Entering edit mode
12 months ago
tnminh89
▴
10
I am trying to extract unaligned reads from bam files and then realign them back to hg38. Here are the commands for these steps:
samtools view -@ 16 -b -F 2 $bamfile | samtools sort -@ 16 -n - | samtools fastq - -1 unaligned.fq1 -2 unaligned.fq2
bwa aln -k 3 -n 3 -t 16 -i 20 hg38.fa unaligned.fq1 > 1.sai
bwa aln -k 3 -n 3 -t 16 -i 20 hg38.fa unaligned.fq2 > 2.sai
bwa sampe hg38.fa 1.sai 2.sai unaligned.fq1 unaligned.fq2 | samtools view -b -@ 16 - | samtools sort -@ 16 - > realigned.bam
samtools index realigned.bam
In the last step where I tried to align unaligned.fq1
and unaligned.fq2
back to hg38, the output sam file keep having this error:
[W::sam_parse1] mapped query cannot have zero coordinate; treated as unmapped
I have tried to update to the latest version of bwa (0.7.17) but it didn't fix the problem.
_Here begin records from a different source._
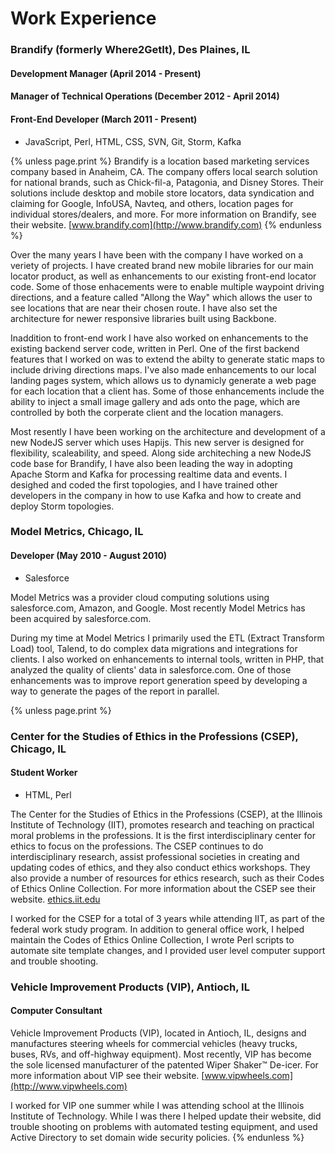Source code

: Work Experience
===============

### Brandify (formerly Where2GetIt), Des Plaines, IL
<h4>Development Manager (April 2014 - Present)</h4>
<h4>Manager of Technical Operations (December 2012 - April 2014)</h4>
<h4>Front-End Developer (March 2011 - Present)</h4>

 * JavaScript, Perl, HTML, CSS, SVN, Git, Storm, Kafka

{% unless page.print %}
Brandify is a location based marketing services company based in Anaheim, CA. The company offers local search solution for national brands, such as Chick-fil-a, Patagonia, and Disney Stores. Their solutions include desktop and mobile store locators, data syndication and claiming for Google, InfoUSA, Navteq, and others, location pages for individual stores/dealers, and more.
For more information on Brandify, see their website. [www.brandify.com](http://www.brandify.com)
{% endunless %}

Over the many years I have been with the company I have worked on a veriety of projects. I have created brand new mobile libraries for our main locator product, as well as enhancements to our existing front-end locator code. Some of those enhacements were to enable multiple waypoint driving directions, and a feature called "Allong the Way" which allows the user to see locations that are near their chosen route. I have also set the architecture for newer responsive libraries built using Backbone.

Inaddition to front-end work I have also worked on enhancements to the existing backend server code, written in Perl. One of the first backend features that I worked on was to extend the abilty to generate static maps to include driving directions maps. I've also made enhancements to our local landing pages system, which allows us to dynamicly generate a web page for each location that a client has. Some of those enhancements include the ability to inject a small image gallery and ads onto the page, which are controlled by both the corperate client and the location managers.

Most resently I have been working on the architecture and development of a new NodeJS server which uses Hapijs. This new server is designed for flexibility, scaleability, and speed. Along side architeching a new NodeJS code base for Brandify, I have also been leading the way in adopting Apache Storm and Kafka for processing realtime data and events. I desighed and coded the first topologies, and I have trained other developers in the company in how to use Kafka and how to create and deploy Storm topologies.

### Model Metrics, Chicago, IL
#### Developer (May 2010 - August 2010)

* Salesforce

Model Metrics was a provider cloud computing solutions using salesforce.com, Amazon, and Google. Most recently Model Metrics has been acquired by salesforce.com.

During my time at Model Metrics I primarily used the ETL (Extract Transform Load) tool, Talend, to do complex data migrations and integrations for clients. I also worked on enhancements to internal tools, written in PHP, that analyzed the quality of clients' data in salesforce.com. One of those enhancements was to improve report generation speed by developing a way to generate the pages of the report in parallel.

{% unless page.print %}
### Center for the Studies of Ethics in the Professions (CSEP), Chicago, IL
#### Student Worker

* HTML, Perl

The Center for the Studies of Ethics in the Professions (CSEP), at the Illinois Institute of Technology (IIT), promotes research and teaching on practical moral problems in the professions. It is the first interdisciplinary center for ethics to focus on the professions. The CSEP continues to do interdisciplinary research, assist professional societies in creating and updating codes of ethics, and they also conduct ethics workshops. They also provide a number of resources for ethics research, such as their Codes of Ethics Online Collection. For more information about the CSEP see their website. [ethics.iit.edu](http://ethics.iit.edu)

I worked for the CSEP for a total of 3 years while attending IIT, as part of the federal work study program. In addition to general office work, I helped maintain the Codes of Ethics Online Collection, I wrote Perl scripts to automate site template changes, and I provided user level computer support and trouble shooting.

### Vehicle Improvement Products (VIP), Antioch, IL
#### Computer Consultant

Vehicle Improvement Products (VIP), located in Antioch, IL, designs and manufactures steering wheels for commercial vehicles (heavy trucks, buses, RVs, and off-highway equipment). Most recently, VIP has become the sole licensed manufacturer of the patented Wiper Shaker™ De-icer. For more information about VIP see their website. [www.vipwheels.com](http://www.vipwheels.com)

I worked for VIP one summer while I was attending school at the Illinois Institute of Technology. While I was there I helped update their website, did trouble shooting on problems with automated testing equipment, and used Active Directory to set domain wide security policies.
{% endunless %}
And the samtools I used is samtools/1.16.1.
Is this a problem with bwa or is this a problem with samtools? Or something else that I don't know about?
If you write the output of
bwa sampe
to a sam file, does it have mapped queries with the POS field set to 0?Also you can skip the
samtools index
step by doing:samtools sort -@ 16 --write-index - -o realigned.bam
This has been a known bug of some aligners for a while, but I don't know if bwa still falls into this category. One cause of this was reads which aligned against the end of one chromosome and the start of the next (as aligners often just concatenate all chromosomes together for the initial seed and align stage). Such cases were detected and then fixed up to become unaligned, but poorly so - leaving cigar, mapq, etc.
You could validate this by looking at the actual alignments. You can also ignore it, or use
samtools fixmate -z all
(or picard CleanSam IIRC) to clean up such alignments.